■ **Document text**:
*** Block opens ***

The International Bolshevik Tendency was originally known as the External Tendency (ET) and was formed in 1982 by former members of the International Spartacist Tendency (iSt) (now known as the International Communist League (Fourth Internationalist)).

While identifying the International Spartacists Tendency, from the 1960s until the late 1970s, as the only grouping with a consistent revolutionary programme, members of the External Tendency alleged a 'process of political degeneration' in the late 70s and early 80s. A claim disputed by the International Spartacist Tendency (iSt) and subsequently, the International Communist League (ICL).

While the External Tendency had engaged in polemical exchanges with leaders of the iSt by 1985 the External Tendency characterised the Spartacist League's break from its revolutionary past as "qualitatively complete".

In 1991, the North American-based Bolshevik Tendency fused with the Permanent Revolution Group (PRG) of New Zealand at a joint conference in Oakland, California. This unified tendency then joined forces in August with members of the former Gruppe IV. Internationale based in West Berlin. These mergers resulted in the organisation renaming itself the International Bolshevik Tendency.

*** Block closes ***

Stored items

*** Block opens ***

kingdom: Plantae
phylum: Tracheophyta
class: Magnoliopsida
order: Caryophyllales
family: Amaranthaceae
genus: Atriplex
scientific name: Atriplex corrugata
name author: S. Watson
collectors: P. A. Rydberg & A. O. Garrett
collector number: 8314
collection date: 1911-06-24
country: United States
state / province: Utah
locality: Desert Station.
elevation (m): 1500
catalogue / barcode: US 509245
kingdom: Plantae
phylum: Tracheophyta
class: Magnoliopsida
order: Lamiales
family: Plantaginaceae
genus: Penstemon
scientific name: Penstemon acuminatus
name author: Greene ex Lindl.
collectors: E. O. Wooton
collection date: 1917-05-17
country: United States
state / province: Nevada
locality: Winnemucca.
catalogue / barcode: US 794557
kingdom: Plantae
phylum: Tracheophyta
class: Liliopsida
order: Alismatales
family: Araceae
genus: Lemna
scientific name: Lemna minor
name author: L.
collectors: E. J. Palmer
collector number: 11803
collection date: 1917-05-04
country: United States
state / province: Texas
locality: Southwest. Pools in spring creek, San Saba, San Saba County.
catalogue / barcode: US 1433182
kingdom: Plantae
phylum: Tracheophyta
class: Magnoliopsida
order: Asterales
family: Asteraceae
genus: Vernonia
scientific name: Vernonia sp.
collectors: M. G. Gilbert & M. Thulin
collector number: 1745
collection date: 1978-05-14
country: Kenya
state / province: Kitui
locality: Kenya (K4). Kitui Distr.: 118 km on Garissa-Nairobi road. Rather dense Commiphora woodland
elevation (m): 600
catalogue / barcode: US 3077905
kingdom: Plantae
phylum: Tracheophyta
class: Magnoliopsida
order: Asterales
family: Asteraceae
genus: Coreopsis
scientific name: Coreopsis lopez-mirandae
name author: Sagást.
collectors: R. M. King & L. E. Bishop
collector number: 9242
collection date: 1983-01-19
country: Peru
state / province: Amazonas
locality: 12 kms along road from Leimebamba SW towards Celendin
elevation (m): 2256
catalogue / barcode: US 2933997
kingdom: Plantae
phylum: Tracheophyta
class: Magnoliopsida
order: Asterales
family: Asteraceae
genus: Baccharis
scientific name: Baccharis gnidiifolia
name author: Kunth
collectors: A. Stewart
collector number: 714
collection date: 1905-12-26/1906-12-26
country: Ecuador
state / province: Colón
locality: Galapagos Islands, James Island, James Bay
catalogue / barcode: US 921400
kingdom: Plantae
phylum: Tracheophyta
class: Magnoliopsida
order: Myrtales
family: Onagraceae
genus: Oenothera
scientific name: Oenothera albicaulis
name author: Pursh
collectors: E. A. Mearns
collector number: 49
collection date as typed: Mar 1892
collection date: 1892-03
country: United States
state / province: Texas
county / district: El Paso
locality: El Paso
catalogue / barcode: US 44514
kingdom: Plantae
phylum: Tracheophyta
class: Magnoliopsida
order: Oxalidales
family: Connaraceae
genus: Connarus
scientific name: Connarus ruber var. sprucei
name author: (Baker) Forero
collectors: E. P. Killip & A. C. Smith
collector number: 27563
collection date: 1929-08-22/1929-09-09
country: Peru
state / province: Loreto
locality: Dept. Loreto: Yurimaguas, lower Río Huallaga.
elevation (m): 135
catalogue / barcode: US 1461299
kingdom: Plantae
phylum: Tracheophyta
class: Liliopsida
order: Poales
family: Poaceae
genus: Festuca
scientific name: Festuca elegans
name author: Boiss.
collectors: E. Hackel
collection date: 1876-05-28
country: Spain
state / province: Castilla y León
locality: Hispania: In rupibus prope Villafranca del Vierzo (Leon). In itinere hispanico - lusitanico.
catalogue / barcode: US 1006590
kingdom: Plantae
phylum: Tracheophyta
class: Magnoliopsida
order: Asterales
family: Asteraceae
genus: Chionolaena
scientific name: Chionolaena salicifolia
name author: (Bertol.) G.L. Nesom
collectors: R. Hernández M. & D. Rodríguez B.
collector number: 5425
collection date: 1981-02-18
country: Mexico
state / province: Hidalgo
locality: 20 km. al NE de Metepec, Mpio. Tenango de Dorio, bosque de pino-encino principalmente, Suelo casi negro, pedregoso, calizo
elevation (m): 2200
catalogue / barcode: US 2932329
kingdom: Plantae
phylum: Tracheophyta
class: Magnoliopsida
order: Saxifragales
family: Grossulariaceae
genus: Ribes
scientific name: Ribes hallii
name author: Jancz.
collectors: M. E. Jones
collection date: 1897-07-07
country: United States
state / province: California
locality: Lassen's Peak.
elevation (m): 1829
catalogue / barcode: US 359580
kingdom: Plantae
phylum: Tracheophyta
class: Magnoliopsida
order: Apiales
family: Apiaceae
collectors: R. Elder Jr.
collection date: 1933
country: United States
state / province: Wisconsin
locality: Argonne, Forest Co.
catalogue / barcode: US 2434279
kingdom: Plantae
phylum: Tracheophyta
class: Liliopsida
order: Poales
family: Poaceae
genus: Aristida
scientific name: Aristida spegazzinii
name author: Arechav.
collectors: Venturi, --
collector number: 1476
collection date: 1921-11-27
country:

*** Block closes ***

■ **What to work on**:
1 > In the passage on the International Bolshevik Tendency, rewrite the part that opens with the words containing "The International Bolshevik Tendency was" and closes with "Communist League (ICL).", replacing "External Tendency" with "Outside Tendency".
2 > Carry on the passage on the International Bolshevik Tendency, starting after its last sentence.

■ **Numbered answers**:
1 >
The International Bolshevik Tendency was originally known as the Outside Tendency (ET) and was formed in 1982 by former members of the International Spartacist Tendency (iSt) (now known as the International Communist League (Fourth Internationalist)).

While identifying the International Spartacists Tendency, from the 1960s until the late 1970s, as the only grouping with a consistent revolutionary programme, members of the Outside Tendency alleged a 'process of political degeneration' in the late 70s and early 80s. A claim disputed by the International Spartacist Tendency (iSt) and subsequently, the International Communist League (ICL).

2 >
In October 2018 a number of members of the International Bolshevik Tendency left the organisation. Those leaving formed a separate organisations called the Bolshevik Tendency and Bolshevik Group (South Korea), identifying political alignment with the organisation before its fusion with the Permanent Revolution Group (PRG). The departing members cited disagreements regarding Russia and Imperialism, chiefly whether Russia could be considered Imperialist, with the departing members viewing Russia as non-Imperialist in character. It argued that this disagreement and others regarding the character of Islamist regimes in Egypt, Turkey and Iran signified a growing divergence in political analysis between itself and the International Bolshevik Tendency.
 The International Bolshevik Tendency stated that it does not consider these differences sufficient grounds for a separate organisation, and has called on former members to rejoin.

==Publications==
The group began publishing its journal '1917' as the Bolshevik Tendency, in the winter of 1986. The journal name took inspiration from 'year one of the proletarian revolution'.

The British section of the International Bolshevik Tendency began publishing the 'Marxist Bulletin' in 1997, while operating as a faction within the Socialist Labour Party (UK). It published the last issue in May 2000.